NITI Aayog, government's premier think-tank, has sought public opinion on the draft National Medical Commission Bill, 2016 that would pave the way for replacing the Medical Council of India with a more transparent body to be called as the National Medical Commission.

"The idea is to create a world class medial education system that ensures adequate supply of high quality medical professionals, greater emphasis on research, provides for objective periodic assessment of medical institutions, enforces high ethical standards and is flexible to adopt to the changing needs of transforming nation," the Aayog has said in the draft bill.

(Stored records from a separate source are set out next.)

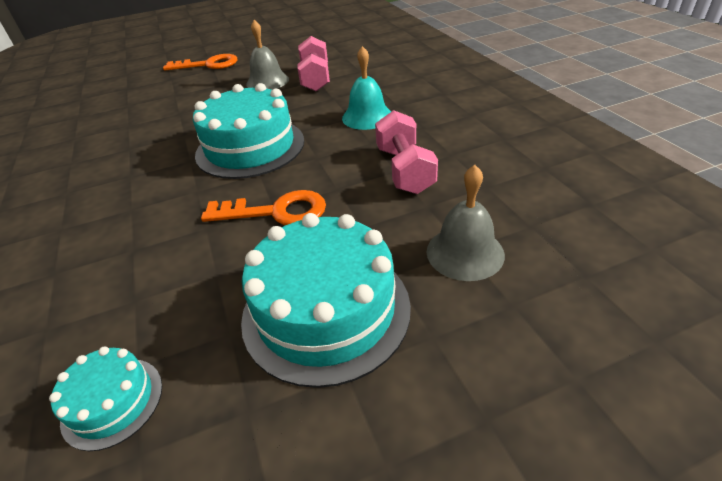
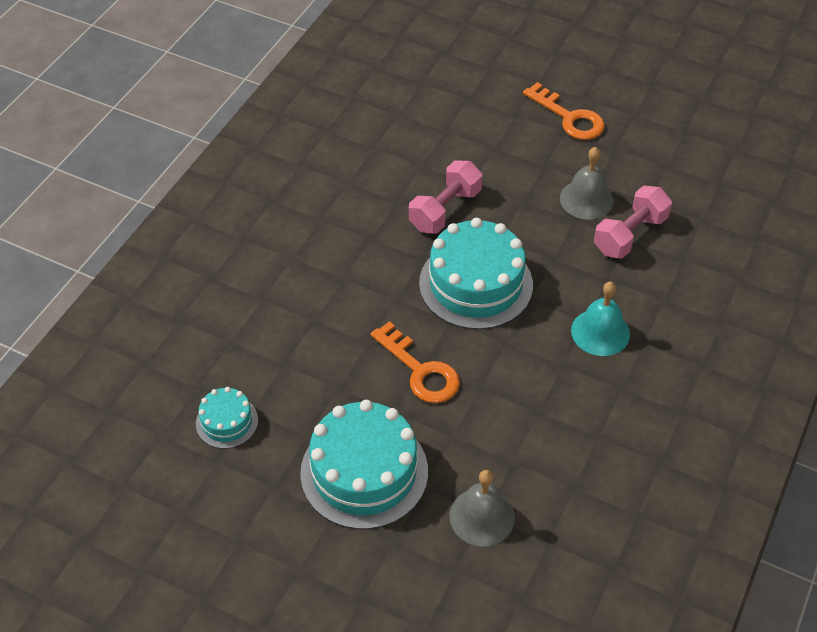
camera: 45 degrees right, 10 degrees up
pink dumbbell [375,110,438,194] -> pink dumbbell moved to [409,160,482,234]

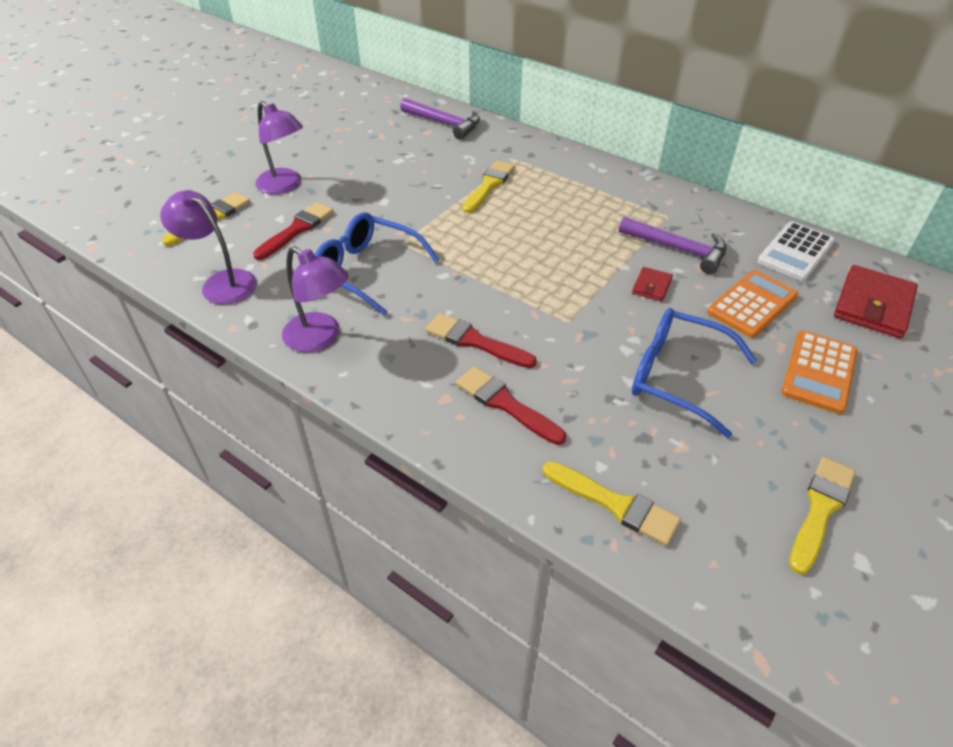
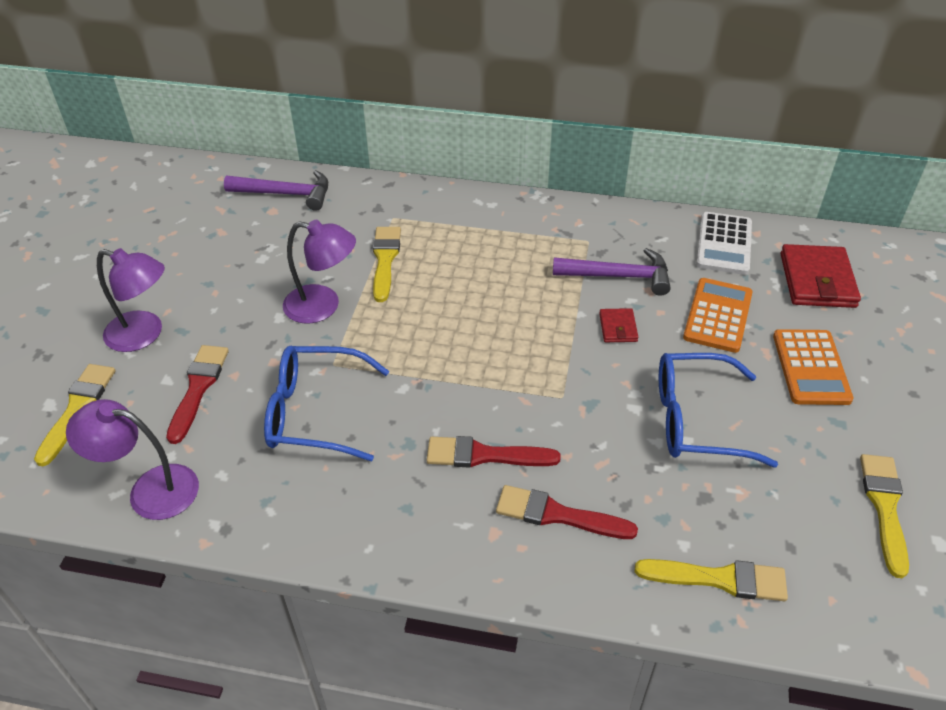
camera: 25 degrees left, 0 degrees up
purple lamp [282,246,349,352] -> purple lamp moved to [283,220,356,324]

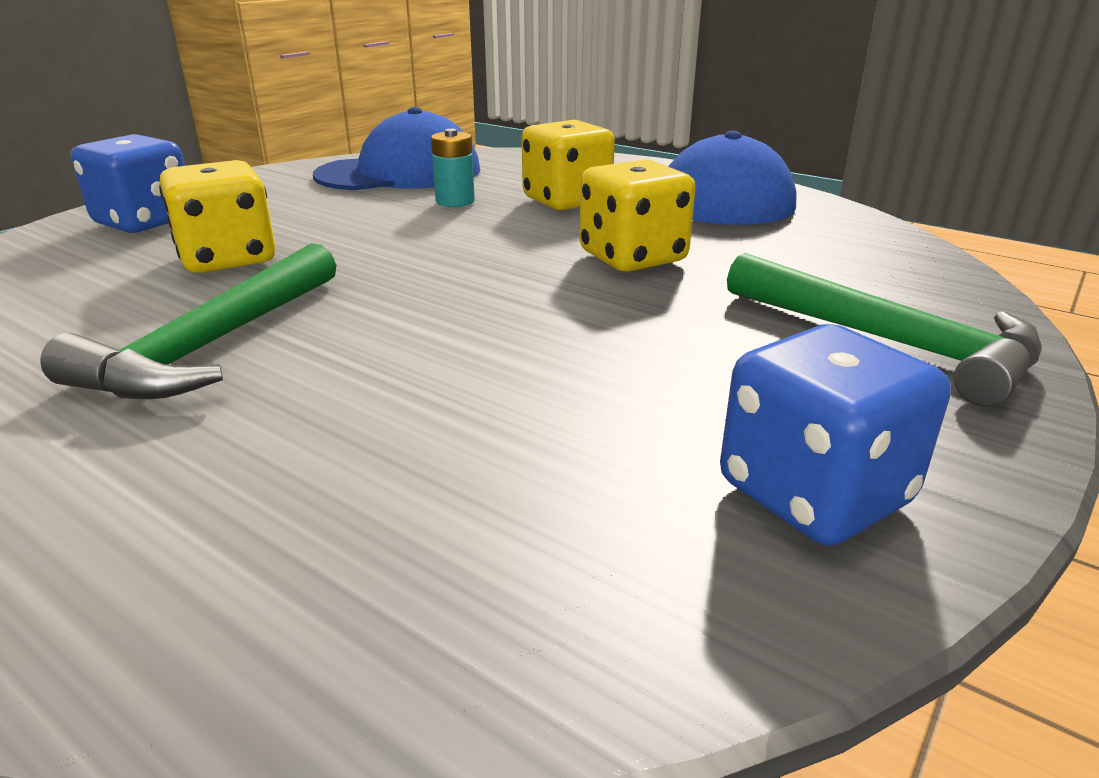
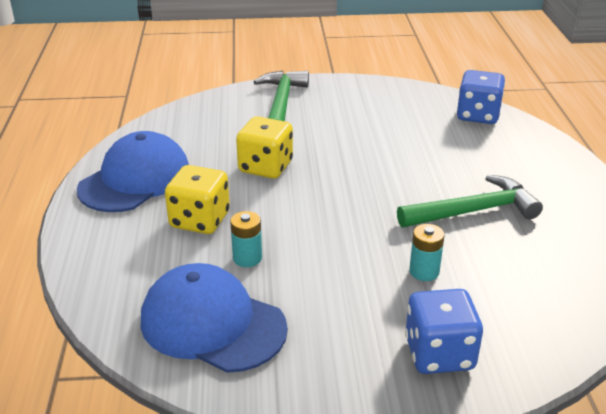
camera: 130 degrees left, 5 degrees up
yellow dice [159,160,275,273] -> turquoise battery [409,224,445,281]
blue dice [720,324,951,546] -> blue dice moved to [457,70,505,124]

The Committee on the Reform of the Indian Medical Council Act, 1956 chaired by Aayog's vice chairman Arvind Panagariya has sought comments/suggestions/feedback on the draft bill latest by August 31, 2016. Following this, the draft bill will be finalised and would be tabled in Parliament earliest in the winter session.

The bill, if it goes through, would end the much-criticised inspector raj, presenting a major reform of the medical education system and the profession. The biggest change under the new system would be that its members would be selected on merit by a high powered search-cum-selection panel and would not be elected, as in the past, by MCI.

The commission would be advised by another parallel body — the Medical Advisory Council — which would have representatives of all states and two union territories. The commission would have four boards with enough autonomy to decide on the curriculum while the macro policies would be framed by the commission.

These would include under-graduate medical education board, PG medical education board, accreditation and rating board. According to the draft bill, the commission would assess the changing requirements of the health care scenario, human resources for health, health care infrastructure and develop a road map for meeting these requirements.

"It will frame requisite policies for the governance of medical education in the country besides prescribing norms for determination of fees for a proportion of seats, not exceeding 40%, in the private medical educational institutions," it said.